Cloud Native Cost Management Platform Limitations & Operational Friction
- Disjointed Tooling
- Lack of a Unified View: Users rely on multiple systems to evaluate cloud spend—no consolidated “single pane of glass” for cost analysis.
- Native Tool Fragmentation: Azure and GCP require separate dashboards or external integrations (e.g., BigQuery, Looker) to achieve end-to-end visibility.
- Manual, Time-Intensive Workflows
- Export-Heavy Processes: Users frequently resort to exporting data as spreadsheets or CSVs, applying custom filters manually to perform basic analysis.
- Limited In-UI Data Access: For example, Azure surfaces detailed cost data only via exports—its default UI lacks depth and flexibility.
- Insufficient Cost Granularity
- Surface-Level Breakdown: Azure provides only daily or monthly views, without tag-level, BU-specific, or custom label-based segmentation.
- Limited Business Mapping in GCP: While GCP supports breakdowns by project, service, and SKU, it lacks built-in support for shared cost allocation, custom tags, or financial hierarchy mapping
- Unintuitive Interfaces & Lack of Intelligence
- Design Not Tailored for FinOps: Native UIs in both Azure and GCP are not optimized for detailed financial insight or multi-dimensional analysis.
- Missing Smart Capabilities: Platforms lack embedded automation, forecasting, or actionable insights to enable proactive cost governance.
04 Solution
- Insights Identified but Not Executed Consolidated usage and cost data from Azure and GCP (via Azure Plan/Cost Details API) into a single-pane-of-glass view, enabling centralized visibility across cloud platforms.
- Granular AI Workload Cost Insights Delivered deep, resource- and service-level visibility into AI workload costs.
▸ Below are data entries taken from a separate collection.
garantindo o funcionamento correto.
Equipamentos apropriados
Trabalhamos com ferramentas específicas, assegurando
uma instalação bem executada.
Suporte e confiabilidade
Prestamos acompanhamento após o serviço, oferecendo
Empowered teams to identify cost drivers, understand allocation breakdowns, and generate detailed reporting.
- Automated Cost Intelligence Eliminated manual cost analysis through automated assessments, improving accuracy and reducing operational overhead. Strengthened FinOps governance with scalable data models and real-time reporting.
- AI-Powered Optimization Recommendations
- Identified opportunities for VM rightsizing (up/down-scaling)
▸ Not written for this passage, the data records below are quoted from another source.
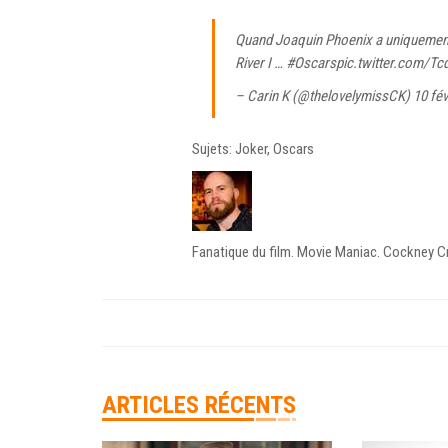
Quand Joaquin Phoenix a uniquement
River I …
#Oscars
pic.twitter.com/Tc
– Carin K (@thelovelymissCK)
10 fév
Sujets: Joker, Oscars
Fanatique du film. Movie Maniac. Cockney Crit
ARTICLES RÉCENTS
- Detected idle instances and orphaned snapshots for cleanup
- Flagged unattached storage volumes driving unnecessary costs (Identified volumes that were left behind after VM decommissioning — typically hard to trace without centralized visibility.)
- Recommended reservation candidates to optimize long-term savings
- Accurate Chargeback & Showback Enabled precise cost attribution to projects, teams, and AI workloads through robust chargeback and showback mechanisms.
- Customizable, Role-Based Dashboards Delivered tailored dashboards for engineering, finance, and executive stakeholders — enhancing visibility, alignment, and cross-functional collaboration.
05 Results
ROI Highlight
- Cloud Spend Analyzed: $207,703.44
- Total Benefit Realized: $34,887.24
- 📈 Return on Investment (ROI): 16.79%
— a 17% ROI win!
- 17–20% Cloud Cost Reduction: Delivered via proactive resource optimization and automation, without impacting performance.
- $34.9K Total Financial Benefit:
- $27.2K from instance rightsizing & commitments
- $7.7K from idle resource cleanup
- 100% Cost Visibility: Achieved detailed, resource-level transparency across Azure and GCP.
- Zero Manual Effort: Automated insights generation removed the need for manual analysis.
- Accurate Forecasting: Enabled budget planning and reporting for AI workloads.
- Improved Operational Efficiency: Faster detection and resolution of underutilized resources.
- Stronger Financial Control: Enhanced governance with precise cost attribution.
- Empowered R&D: Transparent usage tracking allowed teams to innovate with confidence.
- Unified Governance: Streamlined multi-cloud management and compliance.
06 Conclusion
Impossible Foods’ partnership with Aquila Clouds demonstrates how AI-driven cloud financial management platforms can empower companies to take full control of their multi-cloud environments. By enabling granular visibility, intelligent cost allocation, and actionable optimization, Aquila Clouds has become a critical tool in Impossible Foods’ journey toward sustainable cloud usage and financial discipline.